Les perceptions communes sont unanimes sur le fait que l’eau est source de vie. Ainsi, à celui qui a la diarrhée ou des maux de ventre, on demande généralement "qu’as-tu mangé ?", mais jamais "quelle eau as-tu bu ?". L’eau est si essentielle et indispensable à la vie que la conscience collective ne peut admettre qu’elle soit source de maladies. Pourtant, des centaines d’enfants meurent chaque année des suites d’infections liées à l’ingestion d’eaux insalubres et au manque d’assainissement et d’hygiène. Si certaines personnes en meurent, bien plus nombreuses encore sont celles qui souffrent de maladies et en sont totalement affaiblies.
Le manque d’eau salubre et d’assainissement a de nombreuses conséquences graves. Par exemple, les enfants - et en particulier les filles - sont privés de leur droit à l’éducation parce qu’ils doivent passer du temps à aller chercher de l’eau au lieu de se consacrer à leurs études.
Voici pourquoi le CREDO et Woord en Daad, avec l’appui financier de l’Union Européenne, ont voulu contribuer à venir en aide aux populations du Centre Sud du Burkina, fortement victimes de ces maux.

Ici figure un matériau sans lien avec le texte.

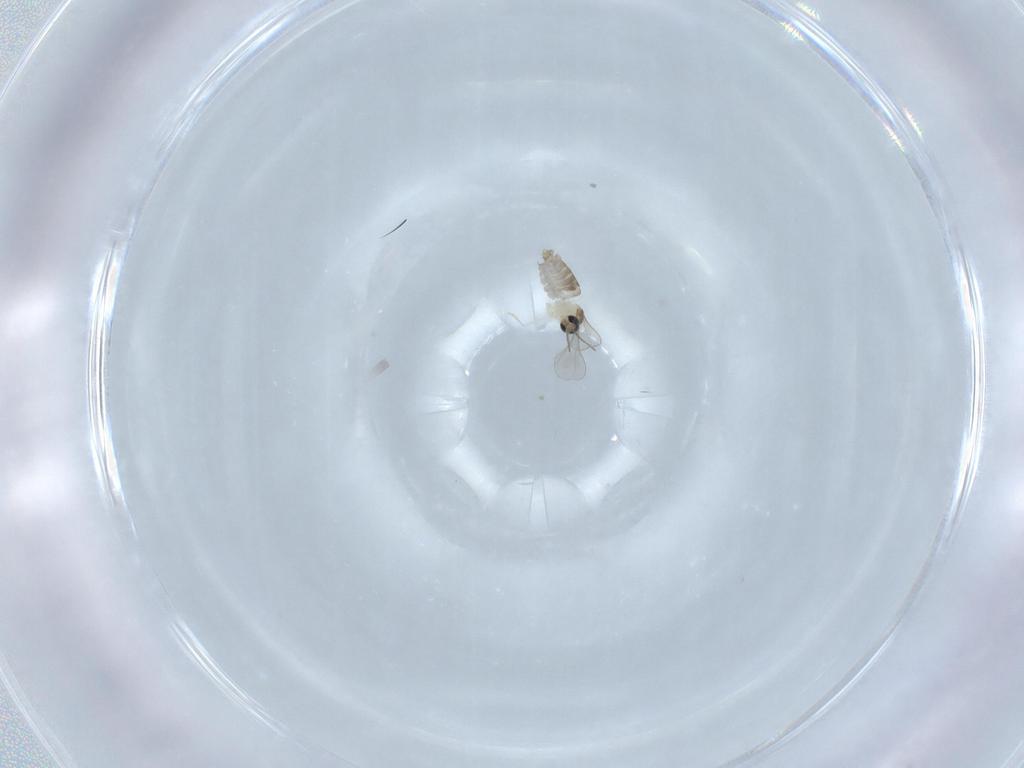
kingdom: Animalia
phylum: Arthropoda
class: Insecta
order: Diptera
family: Cecidomyiidae
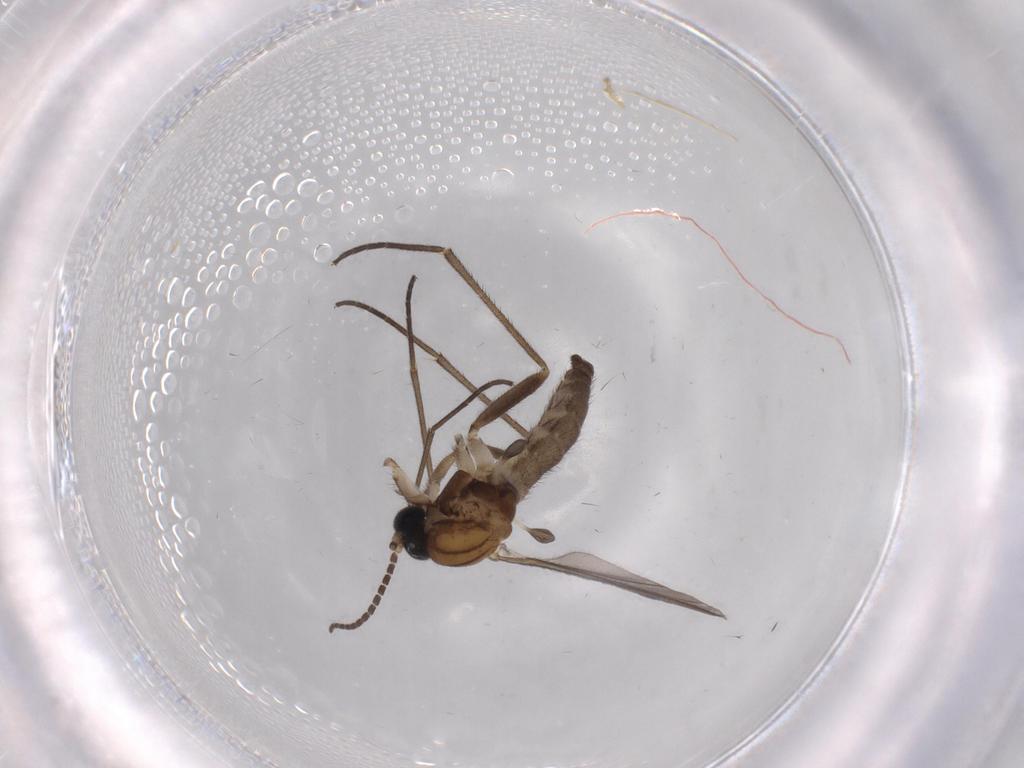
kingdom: Animalia
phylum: Arthropoda
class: Insecta
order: Diptera
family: Sciaridae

Le projet "Give Them a Cup of Water" (GTCW) a eu pour but ultime de contribuer à l’amélioration des conditions de vie des populations, en facilitant leur accès à l’eau potable d’une part, et en réduisant d’autre part les maladies d’origine hydrique par la pratique de l’hygiène villageoise et scolaire.

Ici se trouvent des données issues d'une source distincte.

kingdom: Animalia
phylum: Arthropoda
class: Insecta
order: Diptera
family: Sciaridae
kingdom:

Pour donner corps à ces objectifs, quatre domaines d’intervention ont été retenus :

* la réhabilitation et la construction des points d’eau ;
* la construction de retenues d’eau ;
* la construction des latrines ;
* la sensibilisation des villages et des écoles en faveur de l’eau potable et de l’hygiène ;

La mise en œuvre du projet GTCW a ainsi permis la réalisation des résultats directs suivants :

61 villages de la zone d’intervention ont bénéficié des actions du projet, dont 74 640 personnes dans les provinces de la Sissili et du Ziro.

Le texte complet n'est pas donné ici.